Services and operators have received government subsidies this year to compensate them for the loss of business caused by the outbreak and restrictions.

But, even with vaccine roll-outs beginning this week, travel bosses are increasingly doubtful passenger numbers will bounce back, especially with the looming prospect of an economic slump next year.

“We don’t think [the Tyne and Wear] Metro’s patronage will recover to pre-pandemic levels for a long time – if ever,” said Tobyn Hughes, managing director of Transport North East.

“We know people’s working patterns have changed, that some of those changes will be permanent and that confidence in public transport has taken a big dent.

“That will recover but it will take time, the economic effects are yet to be fully felt and that itself will affect people’s need to travel on public transport.”

Mr Hughes, also managing director at Metro operator Nexus, was speaking at Wednesday’s virtual meeting of the North East Joint Transport Committee’s Audit Committee, which was held by videolink and broadcast via YouTube.

Nexus expects a total financial deficit of about £1.2 million this year (2020/21), covered by the government’s Light Rail Revenue Restart Grant.

But even a best case scenario prepared for next year (2021/22) could see this surge to £3.7 million. And a worst case scenario, in which the operator received no more government cash, could be almost ten times that, at £30.1 million.

This has raised the prospect of money used by Nexus to support bus routes, which are also expected to struggle to return to pre-pandemic traveller numbers, in Tyne and Wear being diverted to prop up the Metro network.

And the issue of depressed passenger levels could also see pressure on routes in County Durham and Northumberland.
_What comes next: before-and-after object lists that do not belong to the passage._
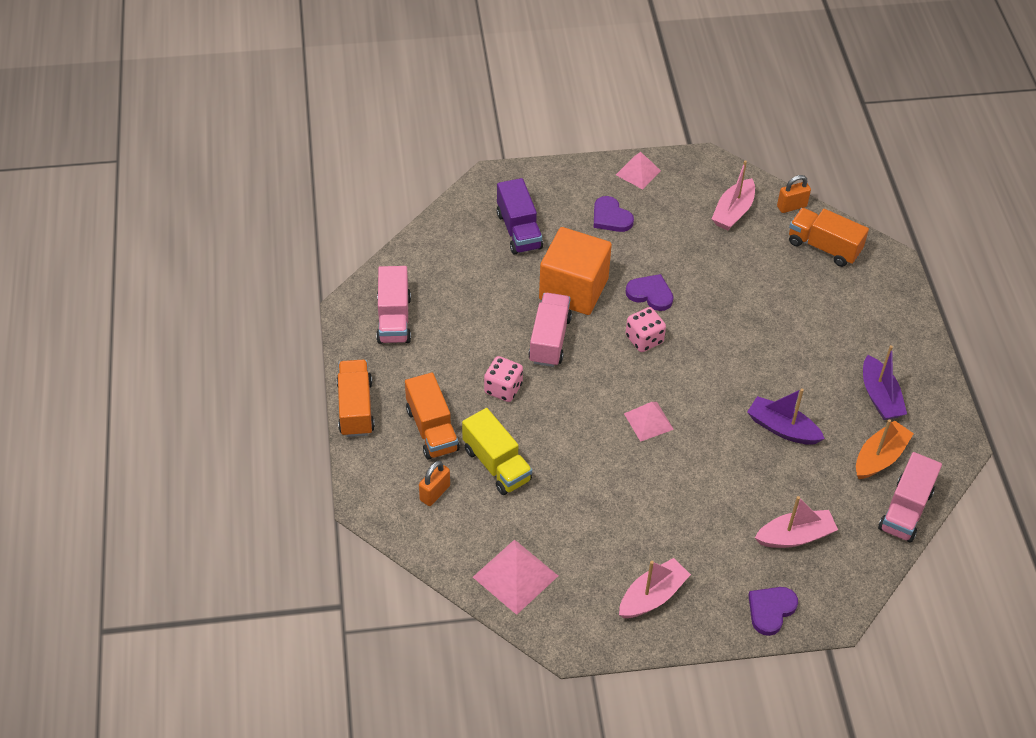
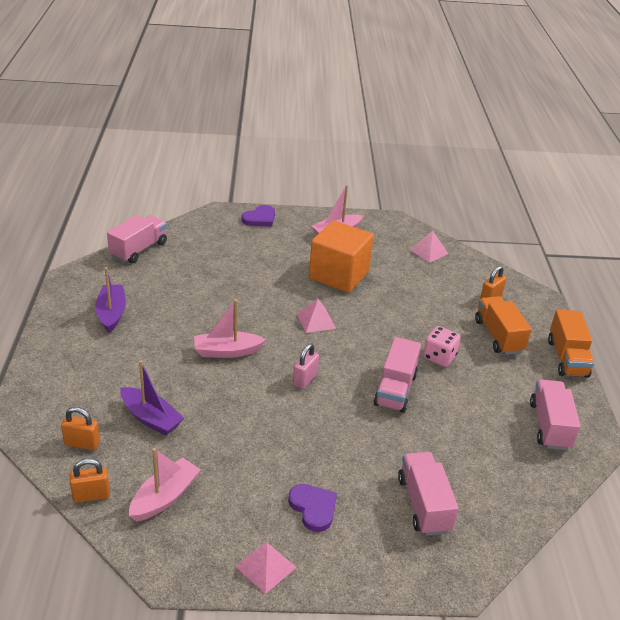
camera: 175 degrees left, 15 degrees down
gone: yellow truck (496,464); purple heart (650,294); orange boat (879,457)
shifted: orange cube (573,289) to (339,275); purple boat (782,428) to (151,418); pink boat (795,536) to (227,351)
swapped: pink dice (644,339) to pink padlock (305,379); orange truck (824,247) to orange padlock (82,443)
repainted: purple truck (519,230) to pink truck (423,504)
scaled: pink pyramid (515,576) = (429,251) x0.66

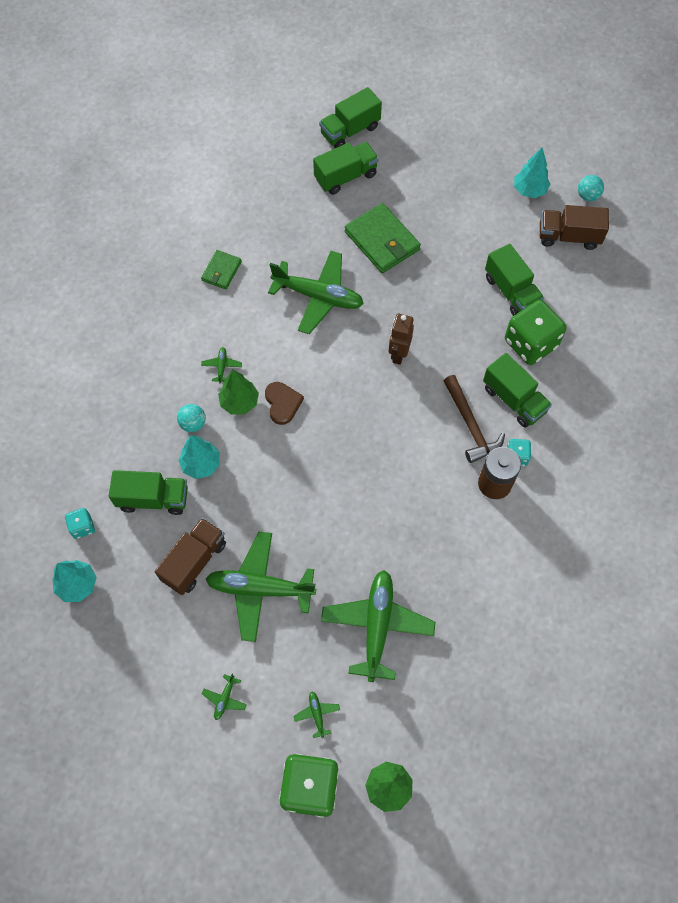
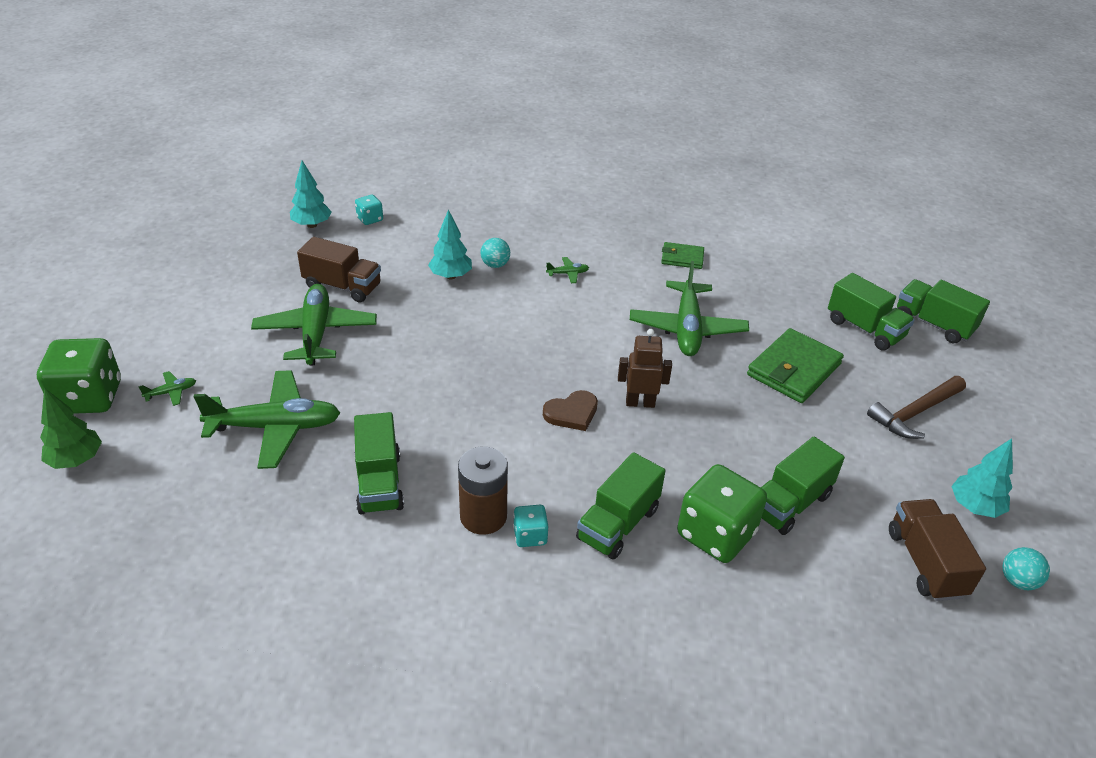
camera: 75 degrees right, 25 degrees down
gone: green plane (225,699); green tree (239,402)
shifted: green truck (153,499) to (379,482); brown heart (282,403) to (572,413); brown hammer (470,425) to (915,413)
Hughes said: “That has a direct impact not just on Nexus, but also Durham and Northumberland, because they use secured bus service budgets to buy back bus services which could not be provided commercially.

“If there’s going to be a pressure on the bus network to shrink because there’s fewer people using it, there is a requirement from local authorities to make sure residents and businesses have the best levels of public transport accessibility they can achieve, which could put addition cost pressure on council and Nexus budgets for secured bus services.”

Mr Hughes added: “It is a potential perfect storm coming.”